This year was "never intended to turn off advertisers. That was never the plan. It just happened that way," said one studio's marketing chief. "But you can bet, with movies getting more expensive to open, that probably won't happen again."
"Next year is absolutely a good year for brands," said Tom Meyer, senior VP at Davie-Brown Entertainment, a Los Angeles-based product placement agency. "There's a lot of opportunity for brands to get involved."
This year, films like "Troy," "King Arthur," "The Alamo," "Van Helsing," "The Chronicles of Riddick," "The Village" and "Alexander" dominated the slate, forcing promotional partners to sit on the sidelines and spend their marketing dollars elsewhere, namely TV.

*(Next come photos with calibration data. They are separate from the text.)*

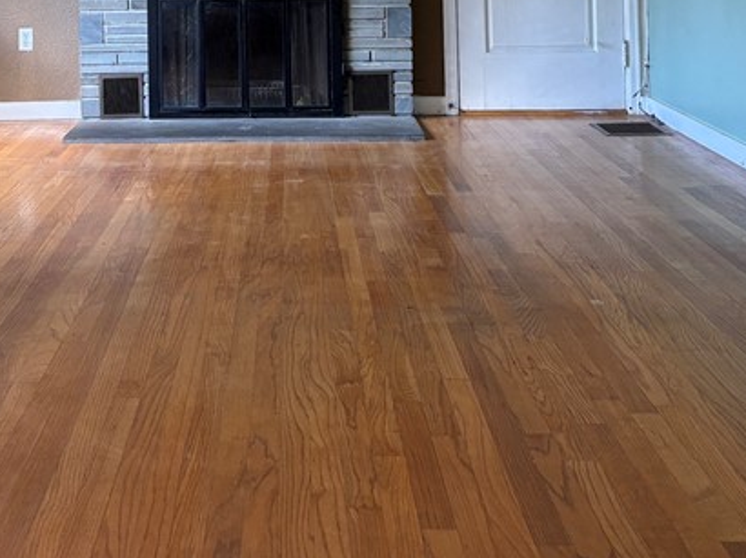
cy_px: -78
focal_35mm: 65
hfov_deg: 29.5
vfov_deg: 21.3
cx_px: 213
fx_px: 1400
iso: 160
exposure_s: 1/60
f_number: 1.6
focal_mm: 5.96
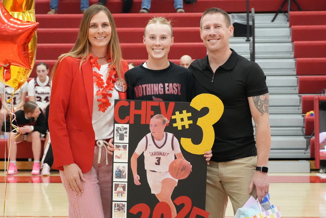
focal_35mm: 130
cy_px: 96
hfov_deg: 15.8
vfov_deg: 10.6
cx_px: 133
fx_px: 1177
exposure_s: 1/320
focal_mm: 60
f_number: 5.6
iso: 6400
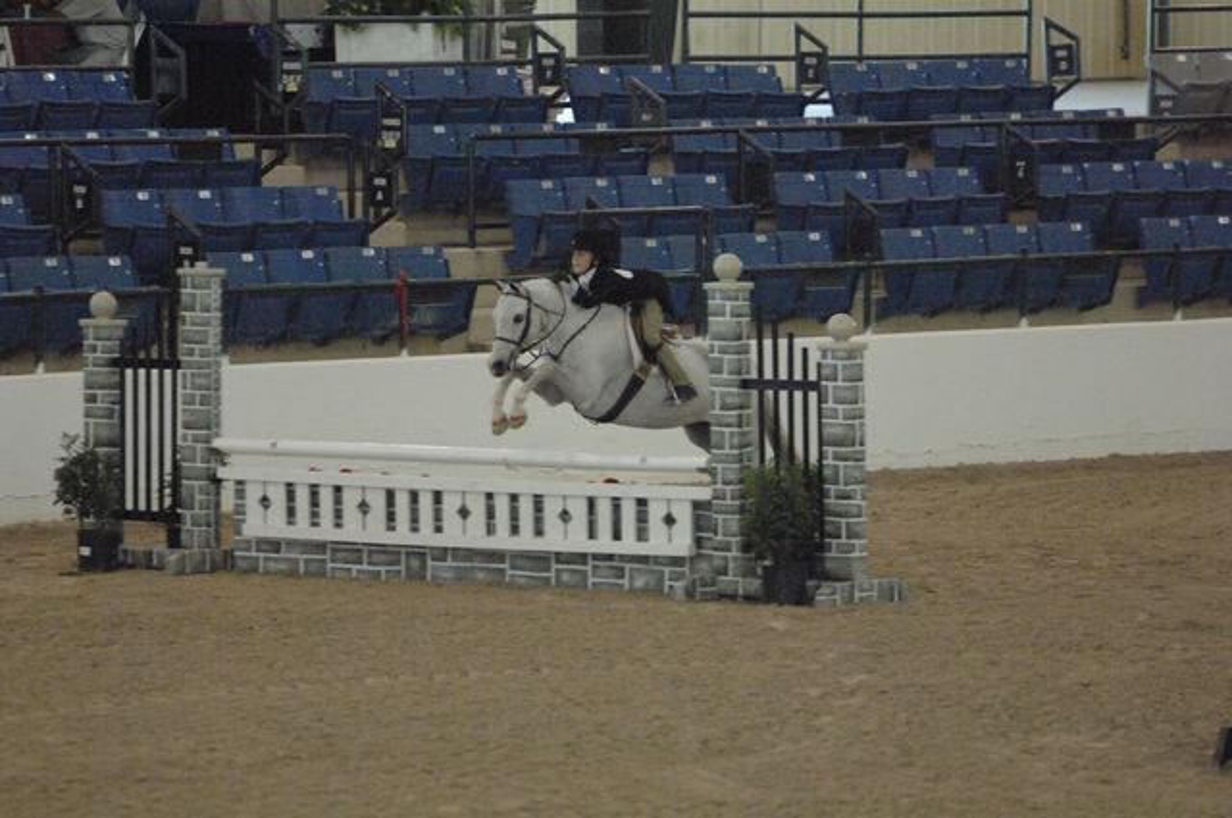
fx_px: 10254
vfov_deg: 4.6
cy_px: 409
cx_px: 616
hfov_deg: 6.9
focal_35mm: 300
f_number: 2.8
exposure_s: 1/320
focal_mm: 200
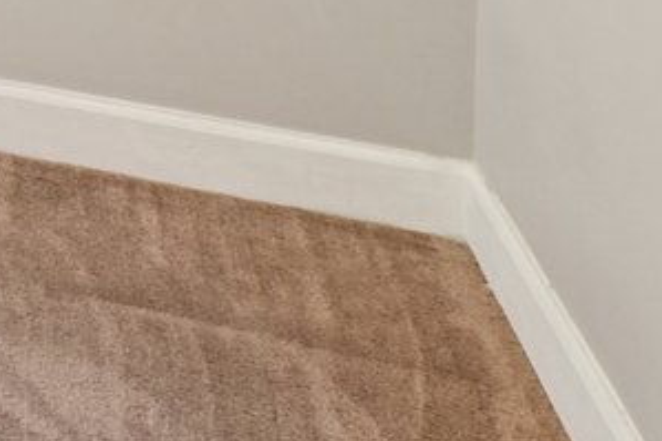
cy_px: -667
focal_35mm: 96
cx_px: -1056
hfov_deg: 13.3
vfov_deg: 11.4
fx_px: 1764
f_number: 9
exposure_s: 1/2
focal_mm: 14
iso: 200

Marketing mavens anticipate "Star Wars: Episode III-Revenge of the Sith," "Charlie and the Chocolate Factory," "Fantastic Four," "Batman Begins," "War of the Worlds," "The Pink Panther," "The Legend of Zorro" and "Madagascar" to be big draws at the box office next summer.
The overall pattern of marketers' 2005 buy-ins is also expected to change. This year, multiple advertisers frontloaded promotions to a handful of films like "Shrek 2," "Spider-Man 2" and "The Incredibles." But brand representatives said next year's tie-in deals will be spread out across a broader variety of films. "Brands don't want to be in a movie if there are 10 other partners," Mr. Meyer said.

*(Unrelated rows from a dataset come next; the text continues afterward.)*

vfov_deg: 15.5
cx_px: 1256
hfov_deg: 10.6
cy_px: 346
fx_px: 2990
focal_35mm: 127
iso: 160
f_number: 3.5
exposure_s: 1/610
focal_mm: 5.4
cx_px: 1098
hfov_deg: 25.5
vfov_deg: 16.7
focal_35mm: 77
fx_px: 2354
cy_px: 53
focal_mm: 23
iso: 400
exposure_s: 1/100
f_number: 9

Another reason: More marketers are testing the waters of branded entertainment at the same time studios struggle to control soaring movie marketing costs. The Motion Picture Association of America estimates that in 2003, it cost $34 million to market a movie, a 28% increase over the previous year. Summer marketing budgets easily top $50 million, and with studios opening more films worldwide, costs are only expected to increase further.
"The family audience is doing tremendous numbers at the box office," said Devery Holmes, president of placement shop NMA Entertainment, Los Angeles. "Marketers want to tap into that excitement." And with films like "Shrek 2" generating well over $200 million at the domestic box office, cases like "The Incredibles" attracting $150 million in extra marketing muscle from partners should become the norm, rather than the exception next year, marketers said.
Nonetheless, some advertisers are showing signs of disappointment. The fourth installment of the Harry Potter franchise will likely remain promo free. And some big titles that brands had counted on backing have moved out of 2005 entirely, including the next installment of the James Bond franchise, typically a magnet for promo partners, and the third outing of the "Mission Impossible" series. Despite being considered event films, "Batman Begins," "War of the Worlds" and "King Kong" are also seen as too dark in tone and action for many brands.